Again boredom, cost, and too much food conspired to get us to drop out of the program or simply not renew our subscription.   It didn't help matters any that people who sell farm shares are a little strange.   One lady would giggle uncontrollably and mock her customers when they showed up.   It sort of got old after a while.

The Schwan's man was another experiment in food delivery and/or subscription.  And again, the local guy driving our truck was a good salesman, and initially, it seemed nice to have some frozen entrees ready for those days when you don't want to make from scratch.   And it was fun for a while, but the cost was kind of high, you get bored, and your freezer fills up with entrees after a while.  You drop out.

When I read the article above about people dropping out of Blue Apron, I thought to myself, "Well, of course they would!" and realized that in the back of my mind, I knew this because we had dropped out of similar schemes in the past.   And then I realized that I had a similar experience with Omaha steaks, the farm share, and the Schwan's man.   All interesting ideas, fun for a while, but hardly lifelong commitments.

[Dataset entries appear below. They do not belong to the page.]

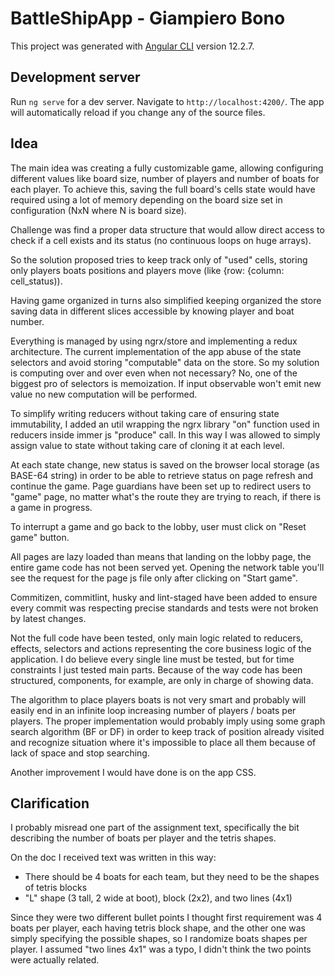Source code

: # BattleShipApp - Giampiero Bono

This project was generated with [Angular CLI](https://github.com/angular/angular-cli) version 12.2.7.

## Development server

Run `ng serve` for a dev server. Navigate to `http://localhost:4200/`. The app will automatically reload if you change any of the source files.

## Idea

The main idea was creating a fully customizable game, allowing configuring different values like board size, number of players and number of boats for each player.
To achieve this, saving the full board's cells state would have required using a lot of memory depending on the board size set in configuration (NxN where  N is board size).

Challenge was find a proper data structure that would allow direct access to check if a cell exists and its status (no continuous loops on huge arrays).

So the solution proposed tries to keep track only of "used" cells, storing only players boats positions and players move (like {row: {column: cell_status)).

Having game organized in turns also simplified keeping organized the store saving data in different slices accessible by knowing player and boat number. 

Everything is managed by using ngrx/store and implementing a redux architecture. The current implementation of the app abuse of the state selectors and avoid storing "computable" data 
on the store. So my solution is computing over and over even when not necessary? No, one of the biggest pro of selectors is memoization. If input observable won't emit new value
no new computation will be performed. 

To simplify writing reducers without taking care of ensuring state immutability, I added an util wrapping the ngrx library "on" function used in reducers
inside immer js "produce" call. In this way I was allowed to simply assign value to state without taking care of cloning it at each level.

At each state change, new status is saved on the browser local storage (as BASE-64 string) in order to be able to retrieve status on page refresh and continue the game.
Page guardians have been set up to redirect users to "game" page, no matter what's the route they are trying to reach, if there is a game in progress.

To interrupt a game and go back to the lobby, user must click on "Reset game" button.

All pages are lazy loaded than means that landing on the lobby page, the entire game code has not been served yet. Opening the network table you'll see the request for the
page js file only after clicking on "Start game".

Commitizen, commitlint, husky and lint-staged have been added to ensure every commit was respecting precise standards and tests were not broken by latest changes.

Not the full code have been tested, only main logic related to reducers, effects, selectors and actions representing the core business logic of the application.
I do believe every single line must be tested, but for time constraints I just tested main parts. Because of the way code has been structured, components, for example, 
are only in charge of showing data. 

The algorithm to place players boats is not very smart and probably will easily end in an infinite loop increasing number of players / boats per players. The proper
implementation would probably imply using some graph search algorithm (BF or DF) in order to keep track of position already visited and recognize situation where it's 
impossible to place all them because of lack of space and stop searching. 

Another improvement I would have done is on the app CSS. 

## Clarification

I probably misread one part of the assignment text, specifically the bit describing the number of boats per player and the tetris shapes. 

On the doc I received text was written in this way:
* There should be 4 boats for each team, but they need to be the shapes of tetris blocks
* "L" shape (3 tall, 2 wide at boot), block (2x2), and two lines (4x1)

Since they were two different bullet points I thought first requirement was 4 boats per player, each having tetris block shape, and the other
one was simply specifying the possible shapes, so I randomize boats shapes per player. I assumed "two lines 4x1" was a typo, I didn't think the two points
were actually related.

It is like New Year's resolutions to lose weight, go to the gym, or cut back on drinking or whatever.  People make bold pronouncements and then fall off the wagon.   I am sure more than one Blue Apron subscriber has signed up, saying, "I am going to learn to cook this way!" and for a month or so, it all goes well.   But then a week goes by and that large box from Blue Apron is hogging up the refrigerator - the owner being "too busy!" to cook what seems like a complicated recipe.   And then another box appears on the doorstep.

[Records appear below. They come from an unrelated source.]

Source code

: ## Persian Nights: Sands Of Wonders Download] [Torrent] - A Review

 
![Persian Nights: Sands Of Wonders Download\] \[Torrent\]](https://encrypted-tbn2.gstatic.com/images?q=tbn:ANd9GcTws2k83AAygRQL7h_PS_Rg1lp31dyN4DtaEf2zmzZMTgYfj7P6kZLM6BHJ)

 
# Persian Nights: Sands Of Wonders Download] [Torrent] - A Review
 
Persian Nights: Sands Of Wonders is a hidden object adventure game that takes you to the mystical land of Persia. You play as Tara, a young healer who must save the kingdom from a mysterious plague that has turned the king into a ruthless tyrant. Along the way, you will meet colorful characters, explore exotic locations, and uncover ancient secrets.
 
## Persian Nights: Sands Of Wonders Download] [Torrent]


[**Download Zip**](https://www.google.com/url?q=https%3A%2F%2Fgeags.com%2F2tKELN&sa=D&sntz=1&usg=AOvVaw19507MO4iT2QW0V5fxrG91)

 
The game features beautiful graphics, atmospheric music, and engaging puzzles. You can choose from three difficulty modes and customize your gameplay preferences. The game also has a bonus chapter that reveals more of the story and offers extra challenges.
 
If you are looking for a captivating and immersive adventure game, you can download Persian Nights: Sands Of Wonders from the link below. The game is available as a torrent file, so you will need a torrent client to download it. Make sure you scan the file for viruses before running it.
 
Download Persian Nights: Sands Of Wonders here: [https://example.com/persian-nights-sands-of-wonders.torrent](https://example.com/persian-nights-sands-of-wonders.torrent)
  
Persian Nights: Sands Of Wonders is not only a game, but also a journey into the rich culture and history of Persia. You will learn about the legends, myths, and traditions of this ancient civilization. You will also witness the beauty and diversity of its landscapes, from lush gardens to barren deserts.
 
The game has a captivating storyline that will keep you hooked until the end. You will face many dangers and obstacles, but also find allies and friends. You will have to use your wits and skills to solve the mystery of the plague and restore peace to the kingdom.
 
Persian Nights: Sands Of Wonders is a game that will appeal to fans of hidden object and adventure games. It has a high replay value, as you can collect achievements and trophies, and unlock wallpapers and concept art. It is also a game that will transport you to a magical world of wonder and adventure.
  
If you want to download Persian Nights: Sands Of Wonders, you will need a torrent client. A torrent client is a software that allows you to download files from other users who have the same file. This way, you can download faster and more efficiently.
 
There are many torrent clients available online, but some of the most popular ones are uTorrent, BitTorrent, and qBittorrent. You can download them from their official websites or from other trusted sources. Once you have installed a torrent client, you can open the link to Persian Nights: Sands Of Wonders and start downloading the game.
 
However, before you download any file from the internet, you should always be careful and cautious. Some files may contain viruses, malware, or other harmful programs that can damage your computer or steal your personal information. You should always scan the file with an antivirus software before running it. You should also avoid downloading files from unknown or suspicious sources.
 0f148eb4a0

And eventually, a box gets thrown out, as the kale or something goes mushy, and eventually the homeowner realizes they are paying a lot of money for boxes they are throwing in the trash, and they stop subscribing.   "I'll renew it later on" they kid themselves, but never do.

Boredom, cost, food waste.   The three horsemen of the subscription food apocalypse.

Or it may be that the subscriber realizes, after making a few "meal kits" that they can simply download the recipe online for free and buy the ingredients at the local Walmart on the way home from work.  Either way, the pattern is the same - people sign up, try it out, and then move on.   It is like an evangelical church - one third are joining, one third are in, and one third are leaving.  You rely on turnover to keep the lights on.

And that right there is the problem for "Meal Kits" whether from Blue Apron or Amazon Whole Foods or anyone else.  There are only so many people that are an audience for this, and most of them are a transitional audience.   There is little or no long-term "core" subscriber base for this, as there is for Cable TV or smart phones.

There just is no there there.  As a small company catering to upper-middle-class people, it might have made a go of it, nurturing small profits over time.   As "The Next Big Thing!" it had no legs.

But a good backdrop for another IPO, right?  Or so they hoped.